Friday 16 May 2014

Xiaomi's Mi Pad Is Almost a Spitting Image of the iPad Mini


If you thought Samsung was notorious for copying Apple, China's Xiaomi is in its own class. The company's Mi Pad tablet looks so much like the Apple iPad mini, it's eerie.

The company's first tablet, unveiled in Beijing on Thursday, has display specs that are identical to the iPad mini With Retina Display: a 7.9-inch screen with a 4:3 aspect ratio and 2,048 x 1,536 resolution. The proportions of the bezel look extremely similar — with thin sides and a thicker top/bottom — and Xiaomi even went to the trouble of making the Android-based UI resemble iOS 7, according to CNET.

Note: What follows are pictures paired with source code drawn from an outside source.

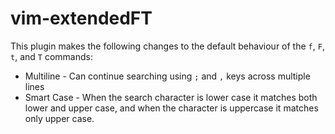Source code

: vim-extendedFT
================

This plugin makes the following changes to the default behaviour of the `f`, `F`, `t`, and `T` commands:
- Multiline - Can continue searching using `;` and `,` keys across multiple lines
- Smart Case - When the search character is lower case it matches both lower and upper case, and when the character is uppercase it matches only upper case.
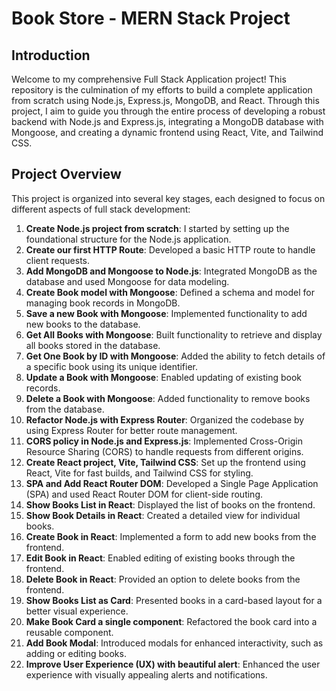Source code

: # Book Store - MERN Stack Project




## Introduction

Welcome to my comprehensive Full Stack Application project! This repository is the culmination of my efforts to build a complete application from scratch using Node.js, Express.js, MongoDB, and React. Through this project, I aim to guide you through the entire process of developing a robust backend with Node.js and Express.js, integrating a MongoDB database with Mongoose, and creating a dynamic frontend using React, Vite, and Tailwind CSS.

## Project Overview

This project is organized into several key stages, each designed to focus on different aspects of full stack development:

1. **Create Node.js project from scratch**: I started by setting up the foundational structure for the Node.js application.
2. **Create our first HTTP Route**: Developed a basic HTTP route to handle client requests.
3. **Add MongoDB and Mongoose to Node.js**: Integrated MongoDB as the database and used Mongoose for data modeling.
4. **Create Book model with Mongoose**: Defined a schema and model for managing book records in MongoDB.
5. **Save a new Book with Mongoose**: Implemented functionality to add new books to the database.
6. **Get All Books with Mongoose**: Built functionality to retrieve and display all books stored in the database.
7. **Get One Book by ID with Mongoose**: Added the ability to fetch details of a specific book using its unique identifier.
8. **Update a Book with Mongoose**: Enabled updating of existing book records.
9. **Delete a Book with Mongoose**: Added functionality to remove books from the database.
10. **Refactor Node.js with Express Router**: Organized the codebase by using Express Router for better route management.
11. **CORS policy in Node.js and Express.js**: Implemented Cross-Origin Resource Sharing (CORS) to handle requests from different origins.
12. **Create React project, Vite, Tailwind CSS**: Set up the frontend using React, Vite for fast builds, and Tailwind CSS for styling.
13. **SPA and Add React Router DOM**: Developed a Single Page Application (SPA) and used React Router DOM for client-side routing.
14. **Show Books List in React**: Displayed the list of books on the frontend.
15. **Show Book Details in React**: Created a detailed view for individual books.
16. **Create Book in React**: Implemented a form to add new books from the frontend.
17. **Edit Book in React**: Enabled editing of existing books through the frontend.
18. **Delete Book in React**: Provided an option to delete books from the frontend.
19. **Show Books List as Card**: Presented books in a card-based layout for a better visual experience.
20. **Make Book Card a single component**: Refactored the book card into a reusable component.
21. **Add Book Modal**: Introduced modals for enhanced interactivity, such as adding or editing books.
22. **Improve User Experience (UX) with beautiful alert**: Enhanced the user experience with visually appealing alerts and notifications.


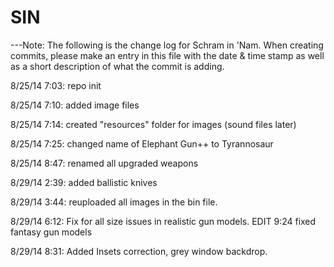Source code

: SIN
===
---Note:
The following is the change log for Schram in 'Nam. When creating commits, please make an entry in this file with the date & time stamp as well as a short description of what the commit is adding.

8/25/14 7:03: repo init

8/25/14 7:10: added image files

8/25/14 7:14: created "resources" folder for images (sound files later)

8/25/14 7:25: changed name of Elephant Gun++ to Tyrannosaur

8/25/14 8:47: renamed all upgraded weapons

8/29/14 2:39: added ballistic knives

8/29/14 3:44: reuploaded all images in the bin file.

8/29/14 6:12: Fix for all size issues in realistic gun models. EDIT 9:24 fixed fantasy gun models

8/29/14 8:31: Added Insets correction, grey window backdrop.


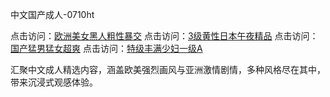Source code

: 中文国产成人-0710ht

点击访问：<a href="https://heiliaoll4qsx.pages.dev">欧洲美女黑人粗性暴交</a>
点击访问：<a href="https://heiliaoe8ajia.pages.dev">3级黄性日本午夜精品</a>
点击访问：<a href="https://heiliaozj3tjd.pages.dev">国产猛男猛女超爽</a>
点击访问：<a href="https://heiliaoxqkkct.pages.dev">特级丰满少妇一级A</a>

汇聚中文成人精选内容，涵盖欧美强烈画风与亚洲激情剧情，多种风格尽在其中，带来沉浸式观感体验。

<span style="display:none;">[Canonical link](https://github.com/met20250710/met3 ）</span>
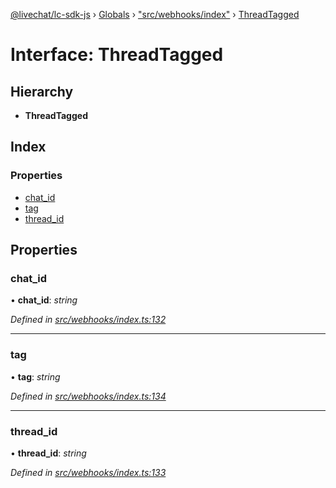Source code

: [@livechat/lc-sdk-js](../README.md) › [Globals](../globals.md) › ["src/webhooks/index"](../modules/_src_webhooks_index_.md) › [ThreadTagged](_src_webhooks_index_.threadtagged.md)

# Interface: ThreadTagged

## Hierarchy

* **ThreadTagged**

## Index

### Properties

* [chat_id](_src_webhooks_index_.threadtagged.md#chat_id)
* [tag](_src_webhooks_index_.threadtagged.md#tag)
* [thread_id](_src_webhooks_index_.threadtagged.md#thread_id)

## Properties

###  chat_id

• **chat_id**: *string*

*Defined in [src/webhooks/index.ts:132](https://github.com/livechat/lc-sdk-js/blob/e25bbbb/src/webhooks/index.ts#L132)*

___

###  tag

• **tag**: *string*

*Defined in [src/webhooks/index.ts:134](https://github.com/livechat/lc-sdk-js/blob/e25bbbb/src/webhooks/index.ts#L134)*

___

###  thread_id

• **thread_id**: *string*

*Defined in [src/webhooks/index.ts:133](https://github.com/livechat/lc-sdk-js/blob/e25bbbb/src/webhooks/index.ts#L133)*
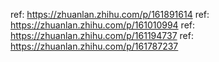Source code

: ref: https://zhuanlan.zhihu.com/p/161891614
ref: https://zhuanlan.zhihu.com/p/161010994
ref: https://zhuanlan.zhihu.com/p/161194737
ref: https://zhuanlan.zhihu.com/p/161787237

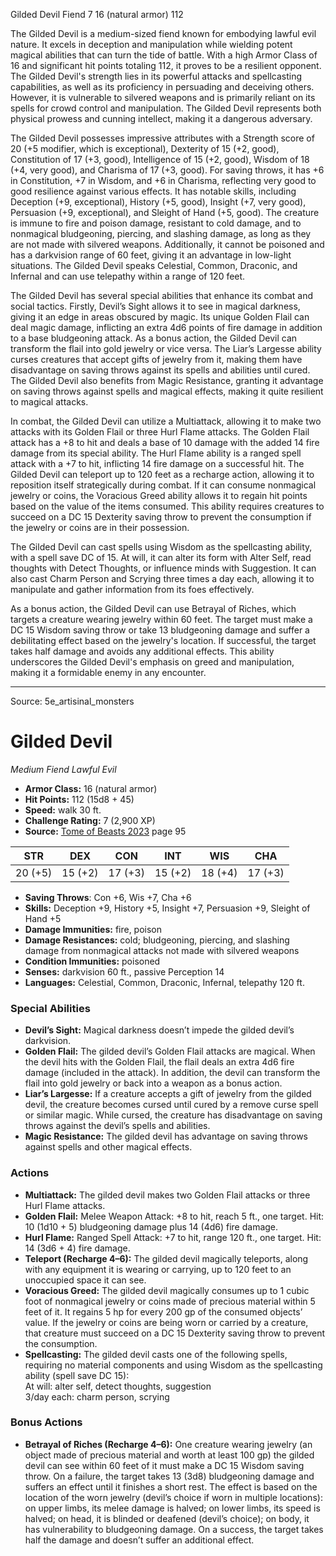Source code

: <MonsterName/>Gilded Devil</MonsterName>
<CreatureType/>Fiend</CreatureType>
<CR/>7</CR>
<AC/>16 (natural armor)</AC>
<HP/>112</HP>
<summary>The Gilded Devil is a medium-sized fiend known for embodying lawful evil nature. It excels in deception and manipulation while wielding potent magical abilities that can turn the tide of battle. With a high Armor Class of 16 and significant hit points totaling 112, it proves to be a resilient opponent. The Gilded Devil's strength lies in its powerful attacks and spellcasting capabilities, as well as its proficiency in persuading and deceiving others. However, it is vulnerable to silvered weapons and is primarily reliant on its spells for crowd control and manipulation. The Gilded Devil represents both physical prowess and cunning intellect, making it a dangerous adversary.</summary>

<detail>

The Gilded Devil possesses impressive attributes with a Strength score of 20 (+5 modifier, which is exceptional), Dexterity of 15 (+2, good), Constitution of 17 (+3, good), Intelligence of 15 (+2, good), Wisdom of 18 (+4, very good), and Charisma of 17 (+3, good). For saving throws, it has +6 in Constitution, +7 in Wisdom, and +6 in Charisma, reflecting very good to good resilience against various effects. It has notable skills, including Deception (+9, exceptional), History (+5, good), Insight (+7, very good), Persuasion (+9, exceptional), and Sleight of Hand (+5, good). The creature is immune to fire and poison damage, resistant to cold damage, and to nonmagical bludgeoning, piercing, and slashing damage, as long as they are not made with silvered weapons. Additionally, it cannot be poisoned and has a darkvision range of 60 feet, giving it an advantage in low-light situations. The Gilded Devil speaks Celestial, Common, Draconic, and Infernal and can use telepathy within a range of 120 feet.

The Gilded Devil has several special abilities that enhance its combat and social tactics. Firstly, Devil’s Sight allows it to see in magical darkness, giving it an edge in areas obscured by magic. Its unique Golden Flail can deal magic damage, inflicting an extra 4d6 points of fire damage in addition to a base bludgeoning attack. As a bonus action, the Gilded Devil can transform the flail into gold jewelry or vice versa. The Liar’s Largesse ability curses creatures that accept gifts of jewelry from it, making them have disadvantage on saving throws against its spells and abilities until cured. The Gilded Devil also benefits from Magic Resistance, granting it advantage on saving throws against spells and magical effects, making it quite resilient to magical attacks.

In combat, the Gilded Devil can utilize a Multiattack, allowing it to make two attacks with its Golden Flail or three Hurl Flame attacks. The Golden Flail attack has a +8 to hit and deals a base of 10 damage with the added 14 fire damage from its special ability. The Hurl Flame ability is a ranged spell attack with a +7 to hit, inflicting 14 fire damage on a successful hit. The Gilded Devil can teleport up to 120 feet as a recharge action, allowing it to reposition itself strategically during combat. If it can consume nonmagical jewelry or coins, the Voracious Greed ability allows it to regain hit points based on the value of the items consumed. This ability requires creatures to succeed on a DC 15 Dexterity saving throw to prevent the consumption if the jewelry or coins are in their possession.

The Gilded Devil can cast spells using Wisdom as the spellcasting ability, with a spell save DC of 15. At will, it can alter its form with Alter Self, read thoughts with Detect Thoughts, or influence minds with Suggestion. It can also cast Charm Person and Scrying three times a day each, allowing it to manipulate and gather information from its foes effectively.

As a bonus action, the Gilded Devil can use Betrayal of Riches, which targets a creature wearing jewelry within 60 feet. The target must make a DC 15 Wisdom saving throw or take 13 bludgeoning damage and suffer a debilitating effect based on the jewelry's location. If successful, the target takes half damage and avoids any additional effects. This ability underscores the Gilded Devil's emphasis on greed and manipulation, making it a formidable enemy in any encounter.</detail>



---

Source: 5e_artisinal_monsters

# Gilded Devil

*Medium* *Fiend* *Lawful Evil*

- **Armor Class:** 16 (natural armor)
- **Hit Points:** 112 (15d8 + 45)
- **Speed:** walk 30 ft.
- **Challenge Rating:** 7 (2,900 XP)
- **Source:** [Tome of Beasts 2023](https://koboldpress.com/kpstore/product/tome-of-beasts-1-2023-edition/) page 95

| STR | DEX | CON | INT | WIS | CHA |
| --- | --- | --- | --- | --- | --- |
| 20 (+5) | 15 (+2) | 17 (+3) | 15 (+2) | 18 (+4) | 17 (+3) |

- **Saving Throws**: Con +6, Wis +7, Cha +6
- **Skills:** Deception +9, History +5, Insight +7, Persuasion +9, Sleight of Hand +5
- **Damage Immunities:** fire, poison
- **Damage Resistances:** cold; bludgeoning, piercing, and slashing damage from nonmagical attacks not made with silvered weapons
- **Condition Immunities:** poisoned
- **Senses:** darkvision 60 ft., passive Perception 14
- **Languages:** Celestial, Common, Draconic, Infernal, telepathy 120 ft.

### Special Abilities

- **Devil’s Sight:** Magical darkness doesn’t impede the gilded devil’s darkvision.
- **Golden Flail:** The gilded devil’s Golden Flail attacks are magical. When the devil hits with the Golden Flail, the flail deals an extra 4d6 fire damage (included in the attack). In addition, the devil can transform the flail into gold jewelry or back into a weapon as a bonus action.
- **Liar’s Largesse:** If a creature accepts a gift of jewelry from the gilded devil, the creature becomes cursed until cured by a remove curse spell or similar magic. While cursed, the creature has disadvantage on saving throws against the devil’s spells and abilities.
- **Magic Resistance:** The gilded devil has advantage on saving throws against spells and other magical effects.

### Actions

- **Multiattack:** The gilded devil makes two Golden Flail attacks or three Hurl Flame attacks.
- **Golden Flail:** Melee Weapon Attack: +8 to hit, reach 5 ft., one target. Hit: 10 (1d10 + 5) bludgeoning damage plus 14 (4d6) fire damage.
- **Hurl Flame:** Ranged Spell Attack: +7 to hit, range 120 ft., one target. Hit: 14 (3d6 + 4) fire damage.
- **Teleport (Recharge 4–6):** The gilded devil magically teleports, along with any equipment it is wearing or carrying, up to 120 feet to an unoccupied space it can see.
- **Voracious Greed:** The gilded devil magically consumes up to 1 cubic foot of nonmagical jewelry or coins made of precious material within 5 feet of it. It regains 5 hp for every 200 gp of the consumed objects’ value. If the jewelry or coins are being worn or carried by a creature, that creature must succeed on a DC 15 Dexterity saving throw to prevent the consumption.
- **Spellcasting:** The gilded devil casts one of the following spells, requiring no material components and using Wisdom as the spellcasting ability (spell save DC 15):<br>At will: alter self, detect thoughts, suggestion<br>3/day each: charm person, scrying

### Bonus Actions

- **Betrayal of Riches (Recharge 4–6):** One creature wearing jewelry (an object made of precious material and worth at least 100 gp) the gilded devil can see within 60 feet of it must make a DC 15 Wisdom saving throw. On a failure, the target takes 13 (3d8) bludgeoning damage and suffers an effect until it finishes a short rest. The effect is based on the location of the worn jewelry (devil’s choice if worn in multiple locations): on upper limbs, its melee damage is halved; on lower limbs, its speed is halved; on head, it is blinded or deafened (devil’s choice); on body, it has vulnerability to bludgeoning damage. On a success, the target takes half the damage and doesn’t suffer an additional effect.


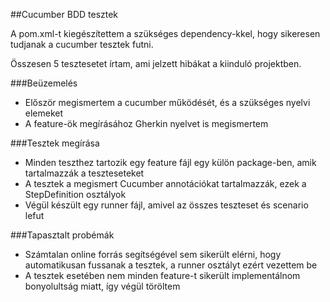##Cucumber BDD tesztek

A pom.xml-t kiegészítettem a szükséges dependency-kkel, hogy sikeresen
tudjanak a cucumber tesztek futni.

Összesen 5 tesztesetet írtam, ami jelzett hibákat a kiinduló projektben.

###Beüzemelés

- Először megismertem a cucumber működését, és a szükséges nyelvi elemeket
- A feature-ök megírásához Gherkin nyelvet is megismertem

###Tesztek megírása

- Minden teszthez tartozik egy feature fájl egy külön package-ben, amik tartalmazzák a teszteseteket
- A tesztek a megismert Cucumber annotációkat tartalmazzák, ezek a StepDefinition osztályok
- Végül készült egy runner fájl, amivel az összes teszteset és scenario lefut

###Tapasztalt probémák

- Számtalan online forrás segítségével sem sikerült elérni, hogy automatikusan fussanak a tesztek,
a runner osztályt ezért vezettem be
- A tesztek esetében nem minden feature-t sikerült implementálnom bonyolultság miatt, így végül töröltem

The design resembles what you might get from a mating of the iPad mini and the iPhone 5C. The tablet is thicker and heavier than the iPad mini at 0.33 inch and 12.7 ounces, and the back is made of plastic. It also comes in multiple colors, including pinkish-red, blue, bright green yellow, gray and white. To Apple, that's a familiar palette.

The Xiaomi Mi Pad packs a quad-core Nvidia Tegra K1 processor with 2GB of RAM and runs Android 4.4.2. The rear camera is 8 megapixels while the front-facing camera is an impressive 5 megapixels. The non-removable battery is relatively large at 6,700 milliamp-hours (mAh). It'll come in 16GB and 64GB versions.

Another important way Xiaomi's tablet differs from the iPad mini is price: While Apple's high-res tablet starts at $399, the Mi Pad is just $240 (both for 16GB). That's even less than the regular ole (low-res) iPad mini, which starts at $299.

While Apple (and even Samsung) knockoffs are commonplace in China, the Mi Pad is notable since it comes from one of China's fastest-rising smartphone makers, and one that appeared to be on the road to mainstream legitimacy.

Founded in 2010, Xiaomi quickly established itself in China's crowded mobile market, recently becoming the country's third largest smartphone vendor. In 2013, the company hired Hugo Barra away from Google's Android division to be its vice president of global operations.